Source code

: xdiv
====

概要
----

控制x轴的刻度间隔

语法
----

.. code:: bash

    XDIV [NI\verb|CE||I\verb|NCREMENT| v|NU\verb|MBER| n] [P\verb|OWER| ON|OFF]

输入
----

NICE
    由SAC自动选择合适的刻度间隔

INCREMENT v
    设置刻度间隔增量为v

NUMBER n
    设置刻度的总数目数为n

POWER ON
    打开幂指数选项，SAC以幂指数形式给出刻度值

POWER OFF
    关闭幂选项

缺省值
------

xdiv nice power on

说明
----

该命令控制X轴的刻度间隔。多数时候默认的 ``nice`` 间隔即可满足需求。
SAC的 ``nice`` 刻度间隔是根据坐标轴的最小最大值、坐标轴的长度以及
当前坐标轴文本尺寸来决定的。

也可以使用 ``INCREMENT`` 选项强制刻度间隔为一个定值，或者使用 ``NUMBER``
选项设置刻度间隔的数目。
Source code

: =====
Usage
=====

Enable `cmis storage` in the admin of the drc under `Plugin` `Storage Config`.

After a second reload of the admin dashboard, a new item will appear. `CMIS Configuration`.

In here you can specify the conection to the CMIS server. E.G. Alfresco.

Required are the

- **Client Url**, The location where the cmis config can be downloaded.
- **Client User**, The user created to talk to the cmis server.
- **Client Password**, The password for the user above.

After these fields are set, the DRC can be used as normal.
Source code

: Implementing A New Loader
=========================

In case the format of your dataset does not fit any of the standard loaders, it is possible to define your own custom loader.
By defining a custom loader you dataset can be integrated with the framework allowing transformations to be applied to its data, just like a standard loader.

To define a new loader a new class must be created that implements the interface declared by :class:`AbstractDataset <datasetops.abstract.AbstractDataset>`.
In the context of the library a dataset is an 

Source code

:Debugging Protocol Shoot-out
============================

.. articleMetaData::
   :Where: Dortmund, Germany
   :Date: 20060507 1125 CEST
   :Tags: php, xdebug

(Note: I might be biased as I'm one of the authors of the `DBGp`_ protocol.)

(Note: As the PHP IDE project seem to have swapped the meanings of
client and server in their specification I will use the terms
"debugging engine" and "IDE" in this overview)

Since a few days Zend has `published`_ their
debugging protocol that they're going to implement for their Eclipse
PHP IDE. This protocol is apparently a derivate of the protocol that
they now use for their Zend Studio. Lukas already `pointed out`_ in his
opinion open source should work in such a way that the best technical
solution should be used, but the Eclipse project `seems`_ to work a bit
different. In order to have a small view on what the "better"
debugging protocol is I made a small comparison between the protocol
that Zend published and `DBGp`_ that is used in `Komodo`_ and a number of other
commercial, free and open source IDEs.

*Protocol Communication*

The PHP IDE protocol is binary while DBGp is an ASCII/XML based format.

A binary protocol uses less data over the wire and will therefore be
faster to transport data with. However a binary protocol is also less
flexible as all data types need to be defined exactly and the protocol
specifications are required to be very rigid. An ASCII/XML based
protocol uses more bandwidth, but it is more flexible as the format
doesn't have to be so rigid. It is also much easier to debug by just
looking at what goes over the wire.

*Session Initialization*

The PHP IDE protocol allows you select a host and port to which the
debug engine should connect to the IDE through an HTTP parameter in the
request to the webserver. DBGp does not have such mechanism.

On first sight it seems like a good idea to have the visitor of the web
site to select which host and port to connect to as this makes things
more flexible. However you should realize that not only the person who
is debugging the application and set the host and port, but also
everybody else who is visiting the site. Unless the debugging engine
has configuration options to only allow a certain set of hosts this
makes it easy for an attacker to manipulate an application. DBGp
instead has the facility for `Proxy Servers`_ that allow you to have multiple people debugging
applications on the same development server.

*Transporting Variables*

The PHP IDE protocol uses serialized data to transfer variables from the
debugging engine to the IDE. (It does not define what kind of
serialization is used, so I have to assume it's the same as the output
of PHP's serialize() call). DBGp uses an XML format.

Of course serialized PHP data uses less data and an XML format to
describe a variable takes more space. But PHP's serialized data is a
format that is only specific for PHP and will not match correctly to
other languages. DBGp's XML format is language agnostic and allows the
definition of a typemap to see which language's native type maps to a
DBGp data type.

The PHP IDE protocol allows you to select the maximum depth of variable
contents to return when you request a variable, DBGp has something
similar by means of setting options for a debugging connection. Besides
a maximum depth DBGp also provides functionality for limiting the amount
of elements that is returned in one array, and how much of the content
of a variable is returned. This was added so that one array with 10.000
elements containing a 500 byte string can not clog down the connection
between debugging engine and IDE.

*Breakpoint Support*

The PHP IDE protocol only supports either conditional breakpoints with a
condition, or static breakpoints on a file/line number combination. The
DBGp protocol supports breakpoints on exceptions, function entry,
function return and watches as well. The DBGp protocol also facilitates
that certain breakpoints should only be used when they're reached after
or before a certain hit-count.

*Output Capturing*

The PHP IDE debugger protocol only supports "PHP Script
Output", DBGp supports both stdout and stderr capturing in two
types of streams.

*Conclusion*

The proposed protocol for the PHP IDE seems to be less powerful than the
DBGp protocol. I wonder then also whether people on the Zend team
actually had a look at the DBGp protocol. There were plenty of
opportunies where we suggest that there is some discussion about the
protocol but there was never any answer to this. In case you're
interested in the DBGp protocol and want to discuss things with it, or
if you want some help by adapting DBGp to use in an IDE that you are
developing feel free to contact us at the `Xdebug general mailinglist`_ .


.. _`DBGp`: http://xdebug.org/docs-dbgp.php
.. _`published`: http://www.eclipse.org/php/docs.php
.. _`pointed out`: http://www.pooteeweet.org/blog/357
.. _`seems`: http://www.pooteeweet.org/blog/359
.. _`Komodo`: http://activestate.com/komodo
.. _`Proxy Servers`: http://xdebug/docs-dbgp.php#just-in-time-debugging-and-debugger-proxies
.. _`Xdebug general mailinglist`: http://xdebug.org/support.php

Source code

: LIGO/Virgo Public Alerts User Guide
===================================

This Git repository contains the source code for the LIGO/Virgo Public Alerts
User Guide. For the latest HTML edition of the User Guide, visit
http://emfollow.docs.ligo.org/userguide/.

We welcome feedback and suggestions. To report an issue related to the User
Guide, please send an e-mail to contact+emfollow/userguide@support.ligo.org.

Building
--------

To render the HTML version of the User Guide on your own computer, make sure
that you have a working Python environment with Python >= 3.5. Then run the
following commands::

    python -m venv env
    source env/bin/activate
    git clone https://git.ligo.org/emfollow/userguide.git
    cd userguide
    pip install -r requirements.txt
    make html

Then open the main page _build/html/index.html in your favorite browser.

--- TASK STATEMENT ---
Lines wanted from the listing above: the line with "other languages. DBGp's" up to and including the line with "of a variable". Please write them out exactly, adding nothing else.

--- OUTPUT OF THE EXERCISE ---
other languages. DBGp's XML format is language agnostic and allows the
definition of a typemap to see which language's native type maps to a
DBGp data type.

The PHP IDE protocol allows you to select the maximum depth of variable
contents to return when you request a variable, DBGp has something
similar by means of setting options for a debugging connection. Besides
a maximum depth DBGp also provides functionality for limiting the amount
of elements that is returned in one array, and how much of the content
of a variable is returned. This was added so that one array with 10.000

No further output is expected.